___ PROVIDED DATA

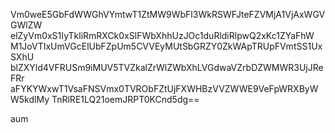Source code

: Vm0weE5GbFdWWGhVYmtwT1ZtMW9WbFl3WkRSWFJteFZVMjA1VjAxWGVGWlZW
elZyVm0xS1IyTkliRmRXCk0xSlFWbXhhUzJOc1duRldiRlpwQ2xKc1ZYaFhW
M1JoVTIxUmVGcElUbFZpUm5CVVEyMUtSbGRZY0ZkWApTRUpFVmtSS1UxSXhU
blZXYld4VFRUSm9iMUV5TVZkalZrWlZWbXhLVGdwaVZrbDZWMWR3UjJReFRr
aFYKYWxwT1VsaFNSVmx0TVRObFZtUjFXWHBzVVZWWE9VeFpWRXByWW5kdlMy
TnRlRE1LQ21oemJRPT0KCnd5dg==

aum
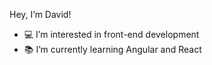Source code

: Hey, I’m David!
- 💻 I’m interested in front-end development
- 📚 I’m currently learning Angular and React
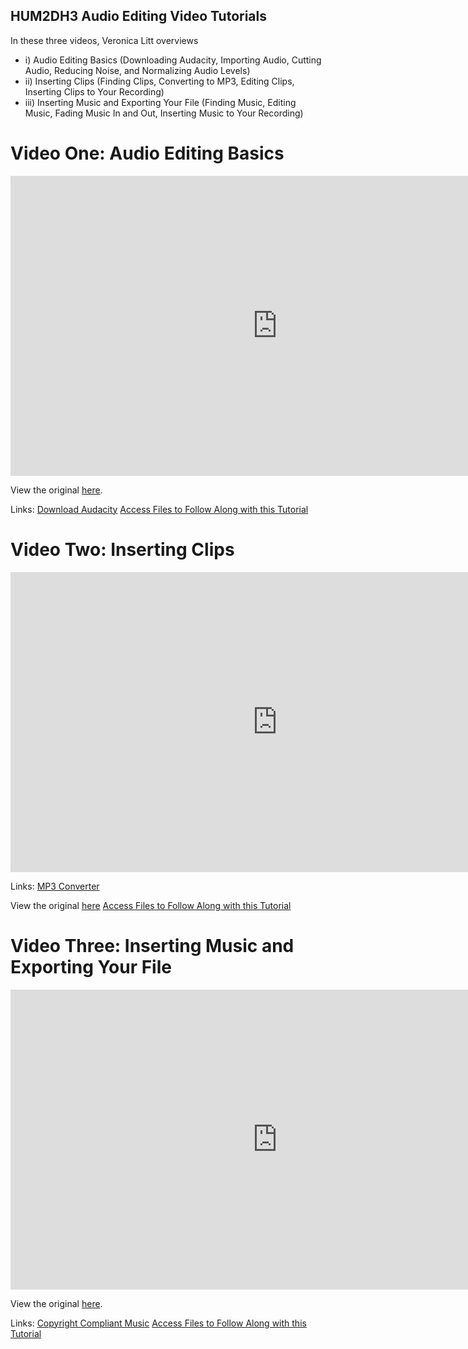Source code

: ## HUM2DH3 Audio Editing Video Tutorials

In these three videos, Veronica Litt overviews 
- i) Audio Editing Basics (Downloading Audacity, Importing Audio, Cutting Audio, Reducing Noise, and Normalizing Audio Levels) 
- ii) Inserting Clips (Finding Clips, Converting to MP3, Editing Clips, Inserting Clips to Your Recording) 
- iii) Inserting Music and Exporting Your File (Finding Music, Editing Music, Fading Music In and Out, Inserting Music to Your Recording)

# Video One: Audio Editing Basics

<iframe height="480" width="853" allowfullscreen frameborder=0 src="https://echo360.ca/media/18938986-cf5c-49bd-bdb6-95864477c5ce/public"></iframe>

View the original [here](https://echo360.ca/media/18938986-cf5c-49bd-bdb6-95864477c5ce/public).

Links: 
[Download Audacity](https://www.audacityteam.org/download/)
[Access Files to Follow Along with this Tutorial](https://mcmasteru365-my.sharepoint.com/:f:/g/personal/littvs_mcmaster_ca/EhvuAQn-hcJJokJ1RXac080BM9ibG0uunWyf7QAvRApoqg?e=fDyJar)

# Video Two: Inserting Clips

<iframe height="480" width="853" allowfullscreen frameborder=0 src="https://echo360.ca/media/9ce364a5-6def-4595-9641-353846b52459/public"></iframe>

Links:
[MP3 Converter](https://onlinevideoconverter.com/)

View the original [here](https://echo360.ca/media/9ce364a5-6def-4595-9641-353846b52459/public)
[Access Files to Follow Along with this Tutorial](https://mcmasteru365-my.sharepoint.com/:f:/g/personal/littvs_mcmaster_ca/EhvuAQn-hcJJokJ1RXac080BM9ibG0uunWyf7QAvRApoqg?e=fDyJar)

# Video Three: Inserting Music and Exporting Your File

<iframe height="480" width="853" allowfullscreen frameborder=0 src="https://echo360.ca/media/9fc9417b-8eda-4a27-9bac-3e0d7bc3c79e/public"></iframe>

View the original [here](https://echo360.ca/media/9fc9417b-8eda-4a27-9bac-3e0d7bc3c79e/public).

Links: 
[Copyright Compliant Music](https://pixabay.com/music/)
[Access Files to Follow Along with this Tutorial](https://mcmasteru365-my.sharepoint.com/:f:/g/personal/littvs_mcmaster_ca/EhvuAQn-hcJJokJ1RXac080BM9ibG0uunWyf7QAvRApoqg?e=fDyJar)
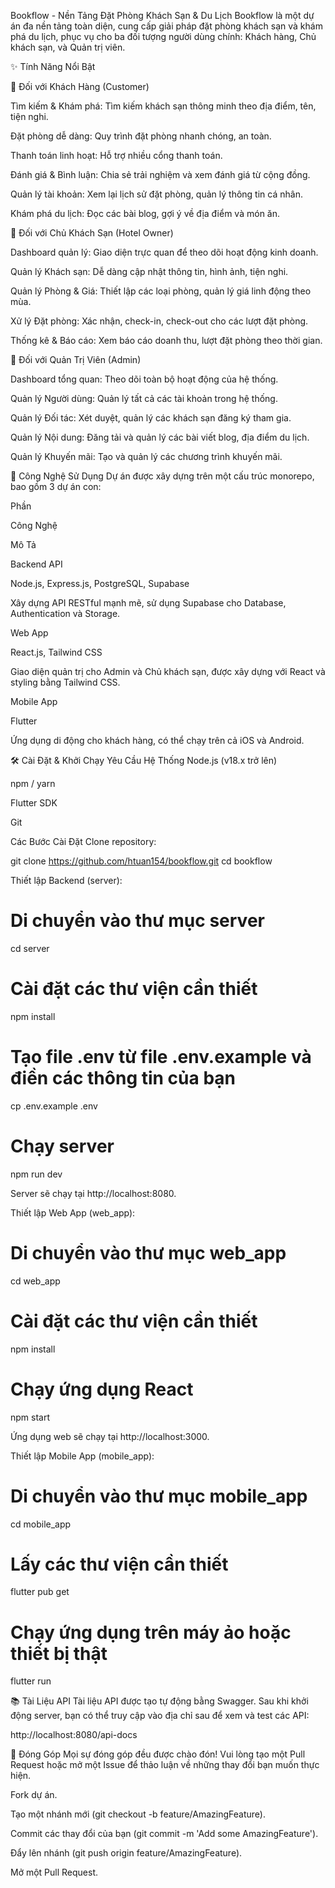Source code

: Bookflow - Nền Tảng Đặt Phòng Khách Sạn & Du Lịch
Bookflow là một dự án đa nền tảng toàn diện, cung cấp giải pháp đặt phòng khách sạn và khám phá du lịch, phục vụ cho ba đối tượng người dùng chính: Khách hàng, Chủ khách sạn, và Quản trị viên.

✨ Tính Năng Nổi Bật



👤 Đối với Khách Hàng (Customer)

Tìm kiếm & Khám phá: Tìm kiếm khách sạn thông minh theo địa điểm, tên, tiện nghi.

Đặt phòng dễ dàng: Quy trình đặt phòng nhanh chóng, an toàn.

Thanh toán linh hoạt: Hỗ trợ nhiều cổng thanh toán.

Đánh giá & Bình luận: Chia sẻ trải nghiệm và xem đánh giá từ cộng đồng.

Quản lý tài khoản: Xem lại lịch sử đặt phòng, quản lý thông tin cá nhân.

Khám phá du lịch: Đọc các bài blog, gợi ý về địa điểm và món ăn.

🏨 Đối với Chủ Khách Sạn (Hotel Owner)

Dashboard quản lý: Giao diện trực quan để theo dõi hoạt động kinh doanh.

Quản lý Khách sạn: Dễ dàng cập nhật thông tin, hình ảnh, tiện nghi.

Quản lý Phòng & Giá: Thiết lập các loại phòng, quản lý giá linh động theo mùa.

Xử lý Đặt phòng: Xác nhận, check-in, check-out cho các lượt đặt phòng.

Thống kê & Báo cáo: Xem báo cáo doanh thu, lượt đặt phòng theo thời gian.

👑 Đối với Quản Trị Viên (Admin)


Dashboard tổng quan: Theo dõi toàn bộ hoạt động của hệ thống.

Quản lý Người dùng: Quản lý tất cả các tài khoản trong hệ thống.

Quản lý Đối tác: Xét duyệt, quản lý các khách sạn đăng ký tham gia.

Quản lý Nội dung: Đăng tải và quản lý các bài viết blog, địa điểm du lịch.

Quản lý Khuyến mãi: Tạo và quản lý các chương trình khuyến mãi.

🚀 Công Nghệ Sử Dụng
Dự án được xây dựng trên một cấu trúc monorepo, bao gồm 3 dự án con:

Phần

Công Nghệ

Mô Tả

Backend API

Node.js, Express.js, PostgreSQL, Supabase

Xây dựng API RESTful mạnh mẽ, sử dụng Supabase cho Database, Authentication và Storage.

Web App

React.js, Tailwind CSS

Giao diện quản trị cho Admin và Chủ khách sạn, được xây dựng với React và styling bằng Tailwind CSS.

Mobile App

Flutter

Ứng dụng di động cho khách hàng, có thể chạy trên cả iOS và Android.

🛠️ Cài Đặt & Khởi Chạy
Yêu Cầu Hệ Thống
Node.js (v18.x trở lên)

npm / yarn

Flutter SDK

Git

Các Bước Cài Đặt
Clone repository:

git clone https://github.com/htuan154/bookflow.git
cd bookflow

Thiết lập Backend (server):

# Di chuyển vào thư mục server
cd server

# Cài đặt các thư viện cần thiết
npm install

# Tạo file .env từ file .env.example và điền các thông tin của bạn
cp .env.example .env

# Chạy server
npm run dev

Server sẽ chạy tại http://localhost:8080.

Thiết lập Web App (web_app):

# Di chuyển vào thư mục web_app
cd web_app

# Cài đặt các thư viện cần thiết
npm install

# Chạy ứng dụng React
npm start

Ứng dụng web sẽ chạy tại http://localhost:3000.

Thiết lập Mobile App (mobile_app):

# Di chuyển vào thư mục mobile_app
cd mobile_app

# Lấy các thư viện cần thiết
flutter pub get

# Chạy ứng dụng trên máy ảo hoặc thiết bị thật
flutter run

📚 Tài Liệu API
Tài liệu API được tạo tự động bằng Swagger. Sau khi khởi động server, bạn có thể truy cập vào địa chỉ sau để xem và test các API:

http://localhost:8080/api-docs

🤝 Đóng Góp
Mọi sự đóng góp đều được chào đón! Vui lòng tạo một Pull Request hoặc mở một Issue để thảo luận về những thay đổi bạn muốn thực hiện.

Fork dự án.

Tạo một nhánh mới (git checkout -b feature/AmazingFeature).

Commit các thay đổi của bạn (git commit -m 'Add some AmazingFeature').

Đẩy lên nhánh (git push origin feature/AmazingFeature).

Mở một Pull Request.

______

• **WORK TO COMPLETE**
Print the data again, word for word, without any pictures.

• **ANSWER FOR THE TASK**
Source code

: Vm0weE5GbFdWWGhVYmtwT1ZtMW9WbFl3WkRSWFJteFZVMjA1VjAxWGVGWlZW
elZyVm0xS1IyTkliRmRXCk0xSlFWbXhhUzJOc1duRldiRlpwQ2xKc1ZYaFhW
M1JoVTIxUmVGcElUbFZpUm5CVVEyMUtSbGRZY0ZkWApTRUpFVmtSS1UxSXhU
blZXYld4VFRUSm9iMUV5TVZkalZrWlZWbXhLVGdwaVZrbDZWMWR3UjJReFRr
aFYKYWxwT1VsaFNSVmx0TVRObFZtUjFXWHBzVVZWWE9VeFpWRXByWW5kdlMy
TnRlRE1LQ21oemJRPT0KCnd5dg==

aum
Source code

: Hey, I’m David!
- 💻 I’m interested in front-end development
- 📚 I’m currently learning Angular and React
Source code

: ## HUM2DH3 Audio Editing Video Tutorials

In these three videos, Veronica Litt overviews 
- i) Audio Editing Basics (Downloading Audacity, Importing Audio, Cutting Audio, Reducing Noise, and Normalizing Audio Levels) 
- ii) Inserting Clips (Finding Clips, Converting to MP3, Editing Clips, Inserting Clips to Your Recording) 
- iii) Inserting Music and Exporting Your File (Finding Music, Editing Music, Fading Music In and Out, Inserting Music to Your Recording)

# Video One: Audio Editing Basics

<iframe height="480" width="853" allowfullscreen frameborder=0 src="https://echo360.ca/media/18938986-cf5c-49bd-bdb6-95864477c5ce/public"></iframe>

View the original [here](https://echo360.ca/media/18938986-cf5c-49bd-bdb6-95864477c5ce/public).

Links: 
[Download Audacity](https://www.audacityteam.org/download/)
[Access Files to Follow Along with this Tutorial](https://mcmasteru365-my.sharepoint.com/:f:/g/personal/littvs_mcmaster_ca/EhvuAQn-hcJJokJ1RXac080BM9ibG0uunWyf7QAvRApoqg?e=fDyJar)

# Video Two: Inserting Clips

<iframe height="480" width="853" allowfullscreen frameborder=0 src="https://echo360.ca/media/9ce364a5-6def-4595-9641-353846b52459/public"></iframe>

Links:
[MP3 Converter](https://onlinevideoconverter.com/)

View the original [here](https://echo360.ca/media/9ce364a5-6def-4595-9641-353846b52459/public)
[Access Files to Follow Along with this Tutorial](https://mcmasteru365-my.sharepoint.com/:f:/g/personal/littvs_mcmaster_ca/EhvuAQn-hcJJokJ1RXac080BM9ibG0uunWyf7QAvRApoqg?e=fDyJar)

# Video Three: Inserting Music and Exporting Your File

<iframe height="480" width="853" allowfullscreen frameborder=0 src="https://echo360.ca/media/9fc9417b-8eda-4a27-9bac-3e0d7bc3c79e/public"></iframe>

View the original [here](https://echo360.ca/media/9fc9417b-8eda-4a27-9bac-3e0d7bc3c79e/public).

Links: 
[Copyright Compliant Music](https://pixabay.com/music/)
[Access Files to Follow Along with this Tutorial](https://mcmasteru365-my.sharepoint.com/:f:/g/personal/littvs_mcmaster_ca/EhvuAQn-hcJJokJ1RXac080BM9ibG0uunWyf7QAvRApoqg?e=fDyJar)
Source code

: Bookflow - Nền Tảng Đặt Phòng Khách Sạn & Du Lịch
Bookflow là một dự án đa nền tảng toàn diện, cung cấp giải pháp đặt phòng khách sạn và khám phá du lịch, phục vụ cho ba đối tượng người dùng chính: Khách hàng, Chủ khách sạn, và Quản trị viên.

✨ Tính Năng Nổi Bật



👤 Đối với Khách Hàng (Customer)

Tìm kiếm & Khám phá: Tìm kiếm khách sạn thông minh theo địa điểm, tên, tiện nghi.

Đặt phòng dễ dàng: Quy trình đặt phòng nhanh chóng, an toàn.

Thanh toán linh hoạt: Hỗ trợ nhiều cổng thanh toán.

Đánh giá & Bình luận: Chia sẻ trải nghiệm và xem đánh giá từ cộng đồng.

Quản lý tài khoản: Xem lại lịch sử đặt phòng, quản lý thông tin cá nhân.

Khám phá du lịch: Đọc các bài blog, gợi ý về địa điểm và món ăn.

🏨 Đối với Chủ Khách Sạn (Hotel Owner)

Dashboard quản lý: Giao diện trực quan để theo dõi hoạt động kinh doanh.

Quản lý Khách sạn: Dễ dàng cập nhật thông tin, hình ảnh, tiện nghi.

Quản lý Phòng & Giá: Thiết lập các loại phòng, quản lý giá linh động theo mùa.

Xử lý Đặt phòng: Xác nhận, check-in, check-out cho các lượt đặt phòng.

Thống kê & Báo cáo: Xem báo cáo doanh thu, lượt đặt phòng theo thời gian.

👑 Đối với Quản Trị Viên (Admin)


Dashboard tổng quan: Theo dõi toàn bộ hoạt động của hệ thống.

Quản lý Người dùng: Quản lý tất cả các tài khoản trong hệ thống.

Quản lý Đối tác: Xét duyệt, quản lý các khách sạn đăng ký tham gia.

Quản lý Nội dung: Đăng tải và quản lý các bài viết blog, địa điểm du lịch.

Quản lý Khuyến mãi: Tạo và quản lý các chương trình khuyến mãi.

🚀 Công Nghệ Sử Dụng
Dự án được xây dựng trên một cấu trúc monorepo, bao gồm 3 dự án con:

Phần

Công Nghệ

Mô Tả

Backend API

Node.js, Express.js, PostgreSQL, Supabase

Xây dựng API RESTful mạnh mẽ, sử dụng Supabase cho Database, Authentication và Storage.

Web App

React.js, Tailwind CSS

Giao diện quản trị cho Admin và Chủ khách sạn, được xây dựng với React và styling bằng Tailwind CSS.

Mobile App

Flutter

Ứng dụng di động cho khách hàng, có thể chạy trên cả iOS và Android.

🛠️ Cài Đặt & Khởi Chạy
Yêu Cầu Hệ Thống
Node.js (v18.x trở lên)

npm / yarn

Flutter SDK

Git

Các Bước Cài Đặt
Clone repository:

git clone https://github.com/htuan154/bookflow.git
cd bookflow

Thiết lập Backend (server):

# Di chuyển vào thư mục server
cd server

# Cài đặt các thư viện cần thiết
npm install

# Tạo file .env từ file .env.example và điền các thông tin của bạn
cp .env.example .env

# Chạy server
npm run dev

Server sẽ chạy tại http://localhost:8080.

Thiết lập Web App (web_app):

# Di chuyển vào thư mục web_app
cd web_app

# Cài đặt các thư viện cần thiết
npm install

# Chạy ứng dụng React
npm start

Ứng dụng web sẽ chạy tại http://localhost:3000.

Thiết lập Mobile App (mobile_app):

# Di chuyển vào thư mục mobile_app
cd mobile_app

# Lấy các thư viện cần thiết
flutter pub get

# Chạy ứng dụng trên máy ảo hoặc thiết bị thật
flutter run

📚 Tài Liệu API
Tài liệu API được tạo tự động bằng Swagger. Sau khi khởi động server, bạn có thể truy cập vào địa chỉ sau để xem và test các API:

http://localhost:8080/api-docs

🤝 Đóng Góp
Mọi sự đóng góp đều được chào đón! Vui lòng tạo một Pull Request hoặc mở một Issue để thảo luận về những thay đổi bạn muốn thực hiện.

Fork dự án.

Tạo một nhánh mới (git checkout -b feature/AmazingFeature).

Commit các thay đổi của bạn (git commit -m 'Add some AmazingFeature').

Đẩy lên nhánh (git push origin feature/AmazingFeature).

Mở một Pull Request.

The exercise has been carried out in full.